Let Code Day51 Starting from Zero "647. Palindromic Substrings"

Overview

It seems that coding tests are conducted overseas in interviews with engineers, and in many cases, the main thing is to implement specific functions and classes according to the theme.

As a countermeasure, it seems that a site called Let Code will take measures.

A site that trains algorithmic power that can withstand coding tests that are often done in the home.

I think it's better to have the algorithm power of a human being, so I'll solve the problem irregularly and write down the method I thought at that time as a memo.

Leetcode

Leet Code Table of Contents Starting from Zero

Last time Leet Code Day 50 "739. Daily Temperatures" starting from zero

Right now, I'm prioritizing the Medium of the Top 100 Liked Questions. I solved all Easy, so if you are interested, please go to the table of contents.

Twitter I'm doing it.

problem

647. Palindromic Substrings The difficulty level is Medium. Excerpt from Top 100 Liked Questions.

The problem is that the string s is given. Implement an algorithm that counts the number of palindromes in this string and returns that number.

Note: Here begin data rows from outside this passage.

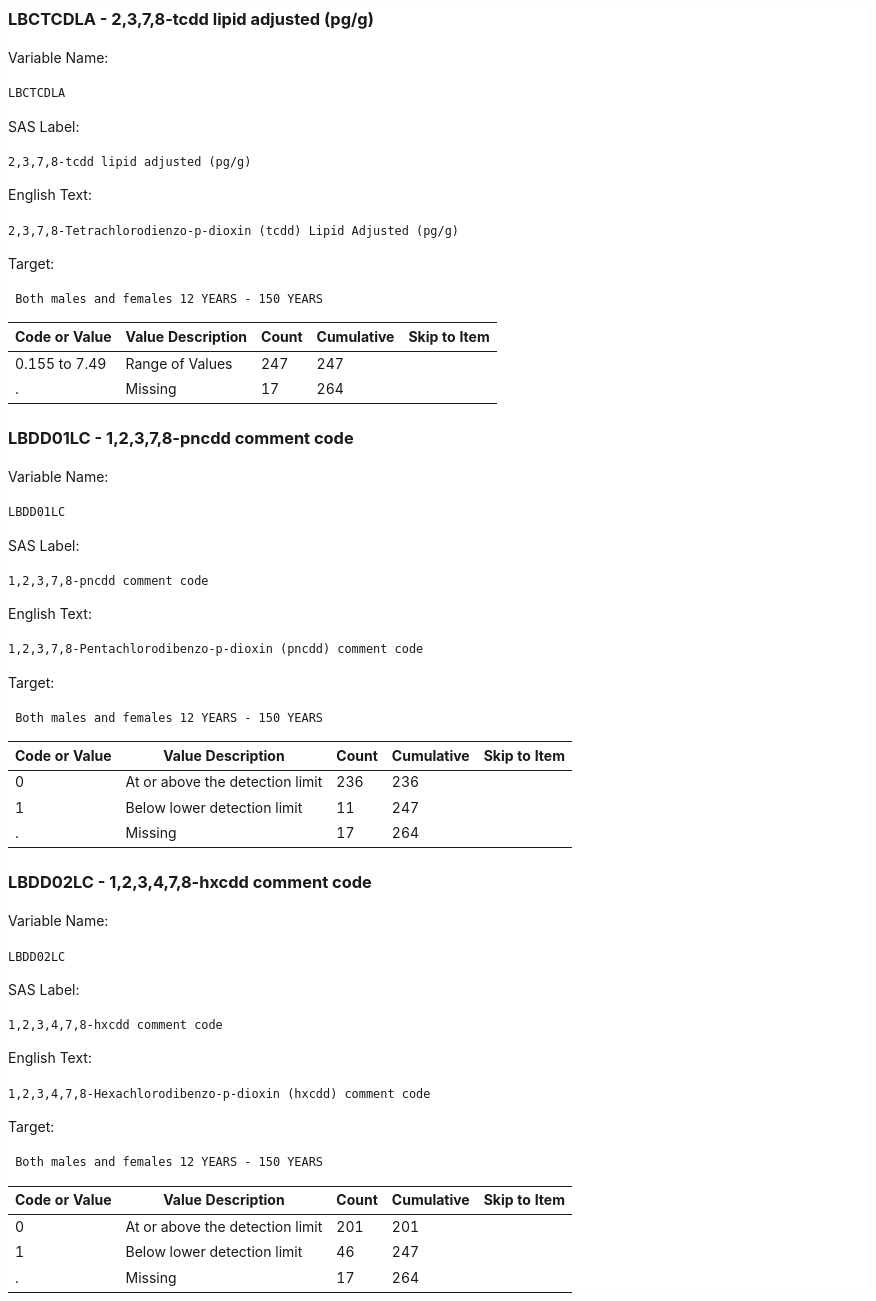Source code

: ### LBCTCDLA - 2,3,7,8-tcdd lipid adjusted (pg/g)

Variable Name:

    LBCTCDLA
SAS Label:

    2,3,7,8-tcdd lipid adjusted (pg/g)
English Text:

    2,3,7,8-Tetrachlorodienzo-p-dioxin (tcdd) Lipid Adjusted (pg/g)
Target:

     Both males and females 12 YEARS - 150 YEARS
Code or Value | Value Description | Count | Cumulative | Skip to Item  
---|---|---|---|---  
0.155 to 7.49 | Range of Values | 247 | 247 |   
. | Missing | 17 | 264 |   
  
### LBDD01LC - 1,2,3,7,8-pncdd comment code

Variable Name:

    LBDD01LC
SAS Label:

    1,2,3,7,8-pncdd comment code
English Text:

    1,2,3,7,8-Pentachlorodibenzo-p-dioxin (pncdd) comment code
Target:

     Both males and females 12 YEARS - 150 YEARS
Code or Value | Value Description | Count | Cumulative | Skip to Item  
---|---|---|---|---  
0 | At or above the detection limit | 236 | 236 |   
1 | Below lower detection limit | 11 | 247 |   
. | Missing | 17 | 264 |   
  
### LBDD02LC - 1,2,3,4,7,8-hxcdd comment code

Variable Name:

    LBDD02LC
SAS Label:

    1,2,3,4,7,8-hxcdd comment code
English Text:

    1,2,3,4,7,8-Hexachlorodibenzo-p-dioxin (hxcdd) comment code
Target:

     Both males and females 12 YEARS - 150 YEARS
Code or Value | Value Description | Count | Cumulative | Skip to Item  
---|---|---|---|---  
0 | At or above the detection limit | 201 | 201 |   
1 | Below lower detection limit | 46 | 247 |   
. | Missing | 17 | 264 |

Substrings with different start or end indexes are counted as different substrings even if they are composed of the same character.

Input: "abc" Output: 3 Explanation: Three palindromic strings: "a", "b", "c".

Input: "aaa" Output: 6 Explanation: Six palindromic strings: "a", "a", "a", "aa", "aa", "aaa".

solution

As a common palindrome check method, if the one that licked the character string from the beginning and the one that licked from the opposite match match, it means that it is a palindrome.

If Bruteforce (brute force) is fine, you can double the for statement, but if you double the for statement, the amount of calculation will be O (N ^ 2), which will be very slow. I will.

class Solution:
    def countSubstrings(self, s: str) -> int:
        ans = 0
        if not s:
            return ans
        for i in range(len(s)):
            ans += 1 
            for j in range(1, i+1):
                if self.is_palindrom(s[i-j:i+1]):
                    ans += 1
        return ans

    def is_palindrom(self, s):
        return s == s[::-1]
# Runtime: 604 ms, faster than 13.54% of Python3 online submissions for Palindromic Substrings.
# Memory Usage: 13.8 MB, less than 81.86% of Python3 online submissions for Palindromic Substrings.

Let's take a look at the discussion to see what other solutions are available. For example, [this solution](https://leetcode.com/problems/palindromic-substrings/discuss/392119/Solution-in-Python-3-(beats-~94)-(six-lines)-(With- Detaiiled-Explanation)).

class Solution:
    def countSubstrings(self, s: str) -> int:
	    L, r = len(s), 0
	    for i in range(L):
	    	for a,b in [(i,i),(i,i+1)]:
	    		while a >= 0 and b < L and s[a] == s[b]: a -= 1; b += 1
	    		r += (b-a)//2
	    return r
# Runtime: 132 ms, faster than 71.16% of Python3 online submissions for Palindromic Substrings.
# Memory Usage: 13.8 MB, less than 71.36% of Python3 online submissions for Palindromic Substrings.		

The conditioning part of the while statement is the key. I thought it was amazing to be able to think about the flow firmly without omissions and duplication like this.

It is easy to understand at first glance, and although it is in English, it explains in detail, so if you are interested, you may want to check it at the link.

That's all for today. Thank you for your hard work.